_Exercice a:_
Mettez sous forme de liste numérotée le passage du listing qui s'ouvre sur la ligne contenant « locality: Seashore, Tanjong » et se termine par celle contenant « country: Guatemala », ces deux lignes comprises. Laissez de côté les lignes vides.

Gaëtane Lamarche-Vadel : « Je suis le peuple[1] » est le refrain d’une chanson qu’on entend à la fin du film, et c’est aussi le titre de votre film. Pourquoi ?

 

Anna Roussillon : Cette chanson a été chantée par Oum Kalsoum dans les années 1960, du temps de Nasser. C’est une chanson nationaliste qui exalte le peuple, son pouvoir, sa voix. Ce chant, très lyrique, a été réutilisé pendant la révolution par certaines chaînes de télévision pour meubler le silence entre les interventions des journalistes alors qu’elles diffusaient en continu des images des manifestations. Elles montraient la place Tahrir avec cette chanson qui prenait la place du son réel de la foule. C’est ça qui m’a donné l’idée de reprendre le titre de cette chanson pour le film. Cette proposition de « Je suis le peuple » conduit chacun à se demander qui est ce « je » et quel est ce peuple qui se construit dans le film. Ça ouvre une question. Plein de questions.

 

G. L.-V. : Comment êtes-vous arrivée en Égypte et en êtes-vous arrivée à faire ce film-là en Égypte ? Si vous ne prenez parti, on vous sent très impliquée dans cette révolution, qui est présente du début à la fin du film…

 

A. R. : Il n’y a pas, dans le film, d’explicitation de là où je viens, de pourquoi je me retrouve au début de la révolution dans cette campagne louxoriote. On entend seulement que je parle arabe et on sent une grande familiarité avec ce monde. Il se trouve que je ne suis pas « arrivée » en Égypte : j’y ai grandi, au Caire. Et j’y retourne sans cesse depuis que je me suis installée à Paris voilà une quinzaine d’années. Quand la révolution éclate, fin janvier 2011, je me sens appartenir à ce gigantesque enthousiasme qui naît. C’était très important pour moi de participer, d’une manière ou d’une autre, à la mise en récit plurielle et protéiforme de cet immense ébranlement qu’a connu l’Égypte depuis 2011. Ce film, c’est ma façon d’y participer.

_Données fournies:_
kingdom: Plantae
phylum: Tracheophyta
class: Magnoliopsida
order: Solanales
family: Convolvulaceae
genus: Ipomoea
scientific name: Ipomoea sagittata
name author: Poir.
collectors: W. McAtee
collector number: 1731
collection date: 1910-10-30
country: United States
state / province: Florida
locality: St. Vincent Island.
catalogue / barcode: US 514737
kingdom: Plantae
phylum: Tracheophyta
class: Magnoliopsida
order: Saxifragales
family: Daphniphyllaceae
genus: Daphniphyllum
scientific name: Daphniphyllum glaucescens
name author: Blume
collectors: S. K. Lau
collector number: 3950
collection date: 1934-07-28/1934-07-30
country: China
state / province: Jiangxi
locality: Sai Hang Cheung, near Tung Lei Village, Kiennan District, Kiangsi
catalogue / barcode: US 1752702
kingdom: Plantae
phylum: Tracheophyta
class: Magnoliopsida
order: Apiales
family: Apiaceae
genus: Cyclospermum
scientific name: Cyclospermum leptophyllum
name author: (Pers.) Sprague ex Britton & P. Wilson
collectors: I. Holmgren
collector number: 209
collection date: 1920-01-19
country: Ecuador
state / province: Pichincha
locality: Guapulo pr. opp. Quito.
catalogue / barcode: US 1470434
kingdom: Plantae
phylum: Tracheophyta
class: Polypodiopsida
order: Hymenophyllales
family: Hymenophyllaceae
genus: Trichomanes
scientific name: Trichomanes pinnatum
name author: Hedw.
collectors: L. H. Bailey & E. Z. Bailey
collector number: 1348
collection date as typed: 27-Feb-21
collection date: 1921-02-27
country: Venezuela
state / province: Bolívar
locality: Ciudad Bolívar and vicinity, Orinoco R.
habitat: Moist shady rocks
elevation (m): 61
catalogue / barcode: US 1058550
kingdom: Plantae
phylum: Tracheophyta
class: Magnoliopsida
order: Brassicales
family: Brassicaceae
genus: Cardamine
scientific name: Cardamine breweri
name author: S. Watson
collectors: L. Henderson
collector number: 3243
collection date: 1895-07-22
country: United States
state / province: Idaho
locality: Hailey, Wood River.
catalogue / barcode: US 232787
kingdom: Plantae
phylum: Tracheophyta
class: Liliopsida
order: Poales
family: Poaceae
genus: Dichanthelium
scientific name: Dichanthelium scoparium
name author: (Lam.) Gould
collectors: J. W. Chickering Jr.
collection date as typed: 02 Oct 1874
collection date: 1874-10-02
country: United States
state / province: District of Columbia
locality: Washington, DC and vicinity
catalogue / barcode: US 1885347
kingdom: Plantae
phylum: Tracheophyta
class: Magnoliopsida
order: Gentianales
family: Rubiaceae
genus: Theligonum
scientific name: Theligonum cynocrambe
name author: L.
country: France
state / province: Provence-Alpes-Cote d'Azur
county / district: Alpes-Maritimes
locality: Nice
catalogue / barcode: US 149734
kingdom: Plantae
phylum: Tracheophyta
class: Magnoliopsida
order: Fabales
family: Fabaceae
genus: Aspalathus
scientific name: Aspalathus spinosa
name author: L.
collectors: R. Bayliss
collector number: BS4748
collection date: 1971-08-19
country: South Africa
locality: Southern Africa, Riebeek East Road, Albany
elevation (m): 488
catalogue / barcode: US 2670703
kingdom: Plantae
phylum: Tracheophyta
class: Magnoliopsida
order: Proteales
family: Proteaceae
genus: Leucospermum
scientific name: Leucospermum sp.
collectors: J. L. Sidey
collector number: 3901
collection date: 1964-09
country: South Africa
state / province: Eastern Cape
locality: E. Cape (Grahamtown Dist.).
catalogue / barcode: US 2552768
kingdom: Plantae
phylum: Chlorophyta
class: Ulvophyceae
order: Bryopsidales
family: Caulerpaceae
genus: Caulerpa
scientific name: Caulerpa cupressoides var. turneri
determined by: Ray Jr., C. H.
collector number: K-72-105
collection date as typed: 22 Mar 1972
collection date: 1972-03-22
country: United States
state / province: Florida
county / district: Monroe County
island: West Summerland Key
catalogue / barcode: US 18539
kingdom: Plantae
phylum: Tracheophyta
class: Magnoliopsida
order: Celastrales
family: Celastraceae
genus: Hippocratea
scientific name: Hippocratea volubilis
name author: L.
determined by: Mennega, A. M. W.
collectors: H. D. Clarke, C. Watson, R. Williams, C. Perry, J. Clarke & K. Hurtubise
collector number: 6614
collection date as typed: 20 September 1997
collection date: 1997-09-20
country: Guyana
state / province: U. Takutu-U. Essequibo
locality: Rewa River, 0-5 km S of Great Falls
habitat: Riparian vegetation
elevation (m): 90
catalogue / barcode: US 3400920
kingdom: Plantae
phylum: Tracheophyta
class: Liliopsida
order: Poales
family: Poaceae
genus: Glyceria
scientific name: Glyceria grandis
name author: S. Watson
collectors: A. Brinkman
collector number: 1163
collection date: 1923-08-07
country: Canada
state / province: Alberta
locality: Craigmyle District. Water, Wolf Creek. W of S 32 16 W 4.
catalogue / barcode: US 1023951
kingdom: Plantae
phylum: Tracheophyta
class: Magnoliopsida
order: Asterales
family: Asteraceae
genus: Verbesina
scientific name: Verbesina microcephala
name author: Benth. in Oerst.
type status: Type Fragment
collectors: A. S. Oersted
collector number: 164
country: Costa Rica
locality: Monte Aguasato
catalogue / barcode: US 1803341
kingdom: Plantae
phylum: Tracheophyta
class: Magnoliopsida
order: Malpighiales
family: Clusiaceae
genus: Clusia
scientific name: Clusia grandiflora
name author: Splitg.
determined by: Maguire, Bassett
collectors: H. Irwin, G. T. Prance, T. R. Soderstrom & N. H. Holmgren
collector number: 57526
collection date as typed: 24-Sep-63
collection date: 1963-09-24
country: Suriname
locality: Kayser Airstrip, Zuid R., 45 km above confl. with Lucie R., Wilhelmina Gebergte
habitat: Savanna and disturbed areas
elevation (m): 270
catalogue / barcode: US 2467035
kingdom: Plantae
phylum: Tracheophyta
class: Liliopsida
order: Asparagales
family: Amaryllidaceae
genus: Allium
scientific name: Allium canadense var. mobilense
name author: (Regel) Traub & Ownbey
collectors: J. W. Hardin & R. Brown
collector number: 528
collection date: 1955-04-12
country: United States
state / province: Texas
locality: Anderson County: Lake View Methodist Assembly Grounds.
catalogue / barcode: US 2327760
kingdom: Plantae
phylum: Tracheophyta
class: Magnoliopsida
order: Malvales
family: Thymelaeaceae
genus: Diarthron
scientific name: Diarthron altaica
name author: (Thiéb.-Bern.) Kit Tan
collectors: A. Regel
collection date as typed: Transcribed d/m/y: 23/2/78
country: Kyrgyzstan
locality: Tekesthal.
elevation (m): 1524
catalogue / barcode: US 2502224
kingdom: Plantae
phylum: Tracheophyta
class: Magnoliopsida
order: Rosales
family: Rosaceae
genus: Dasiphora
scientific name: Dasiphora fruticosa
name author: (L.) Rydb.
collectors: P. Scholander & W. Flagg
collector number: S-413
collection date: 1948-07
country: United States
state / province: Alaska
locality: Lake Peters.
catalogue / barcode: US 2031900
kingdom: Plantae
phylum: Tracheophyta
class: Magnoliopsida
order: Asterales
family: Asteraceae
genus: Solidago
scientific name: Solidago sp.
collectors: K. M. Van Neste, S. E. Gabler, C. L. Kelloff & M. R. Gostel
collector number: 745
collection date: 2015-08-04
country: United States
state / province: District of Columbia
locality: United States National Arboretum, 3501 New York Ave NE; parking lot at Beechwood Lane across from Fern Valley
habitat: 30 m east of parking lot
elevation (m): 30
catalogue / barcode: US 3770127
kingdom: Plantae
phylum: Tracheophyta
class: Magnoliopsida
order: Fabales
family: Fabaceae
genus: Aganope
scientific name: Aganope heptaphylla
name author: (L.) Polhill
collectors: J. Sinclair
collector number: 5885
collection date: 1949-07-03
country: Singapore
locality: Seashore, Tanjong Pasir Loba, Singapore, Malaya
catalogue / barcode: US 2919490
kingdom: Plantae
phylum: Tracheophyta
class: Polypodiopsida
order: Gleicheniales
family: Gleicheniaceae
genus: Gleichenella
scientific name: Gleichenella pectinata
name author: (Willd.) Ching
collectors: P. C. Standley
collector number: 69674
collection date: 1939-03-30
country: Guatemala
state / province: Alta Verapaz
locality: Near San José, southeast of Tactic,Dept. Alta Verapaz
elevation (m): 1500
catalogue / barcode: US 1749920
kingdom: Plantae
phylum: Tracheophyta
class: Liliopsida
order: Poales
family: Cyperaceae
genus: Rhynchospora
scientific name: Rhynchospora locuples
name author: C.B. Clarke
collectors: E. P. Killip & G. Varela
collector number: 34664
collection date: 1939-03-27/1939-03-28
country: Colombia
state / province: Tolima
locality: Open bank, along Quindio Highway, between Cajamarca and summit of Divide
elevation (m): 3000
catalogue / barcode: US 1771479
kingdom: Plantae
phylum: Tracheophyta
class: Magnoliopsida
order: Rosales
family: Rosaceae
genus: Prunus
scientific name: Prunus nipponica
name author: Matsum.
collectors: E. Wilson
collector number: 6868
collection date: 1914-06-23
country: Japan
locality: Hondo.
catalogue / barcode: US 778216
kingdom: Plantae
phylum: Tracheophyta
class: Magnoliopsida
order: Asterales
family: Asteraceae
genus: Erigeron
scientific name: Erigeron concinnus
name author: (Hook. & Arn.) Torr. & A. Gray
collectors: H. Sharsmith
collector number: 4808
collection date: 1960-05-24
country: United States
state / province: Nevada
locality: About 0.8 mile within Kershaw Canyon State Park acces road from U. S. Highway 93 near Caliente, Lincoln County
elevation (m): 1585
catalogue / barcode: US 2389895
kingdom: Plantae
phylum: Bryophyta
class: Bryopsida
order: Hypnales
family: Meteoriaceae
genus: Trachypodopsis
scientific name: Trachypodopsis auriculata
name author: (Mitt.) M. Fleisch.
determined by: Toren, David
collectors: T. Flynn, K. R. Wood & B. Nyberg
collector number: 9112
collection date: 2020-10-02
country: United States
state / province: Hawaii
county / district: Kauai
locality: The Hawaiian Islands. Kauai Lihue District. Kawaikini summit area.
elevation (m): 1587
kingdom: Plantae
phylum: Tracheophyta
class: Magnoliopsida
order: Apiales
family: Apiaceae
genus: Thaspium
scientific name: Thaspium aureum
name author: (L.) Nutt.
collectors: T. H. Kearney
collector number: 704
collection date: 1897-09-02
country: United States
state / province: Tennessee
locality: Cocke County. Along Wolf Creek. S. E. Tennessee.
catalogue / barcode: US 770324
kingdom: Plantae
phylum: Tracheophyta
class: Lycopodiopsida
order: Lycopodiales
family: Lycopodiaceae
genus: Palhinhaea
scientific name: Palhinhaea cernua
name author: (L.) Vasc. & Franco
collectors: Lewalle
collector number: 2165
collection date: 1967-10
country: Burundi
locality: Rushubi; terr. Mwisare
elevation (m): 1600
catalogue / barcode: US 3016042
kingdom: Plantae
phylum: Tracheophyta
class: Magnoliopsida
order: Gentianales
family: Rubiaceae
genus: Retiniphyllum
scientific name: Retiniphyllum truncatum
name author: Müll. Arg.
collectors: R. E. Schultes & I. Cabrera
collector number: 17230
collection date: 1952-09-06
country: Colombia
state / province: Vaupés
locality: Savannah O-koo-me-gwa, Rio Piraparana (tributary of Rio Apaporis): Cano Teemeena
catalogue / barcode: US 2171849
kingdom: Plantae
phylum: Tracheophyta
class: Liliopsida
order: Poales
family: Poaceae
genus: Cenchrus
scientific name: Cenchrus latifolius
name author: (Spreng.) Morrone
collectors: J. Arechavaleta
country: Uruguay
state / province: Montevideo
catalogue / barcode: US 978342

_Exercice b:_
Selon le texte fourni, dans quelle ville Anna Roussillon a-t-elle grandi ?

_Réponse a:_
1. locality: Seashore, Tanjong Pasir Loba, Singapore, Malaya
2. catalogue / barcode: US 2919490
3. kingdom: Plantae
4. phylum: Tracheophyta
5. class: Polypodiopsida
6. order: Gleicheniales
7. family: Gleicheniaceae
8. genus: Gleichenella
9. scientific name: Gleichenella pectinata
10. name author: (Willd.) Ching
11. collectors: P. C. Standley
12. collector number: 69674
13. collection date: 1939-03-30
14. country: Guatemala

_Réponse b:_
Au Caire.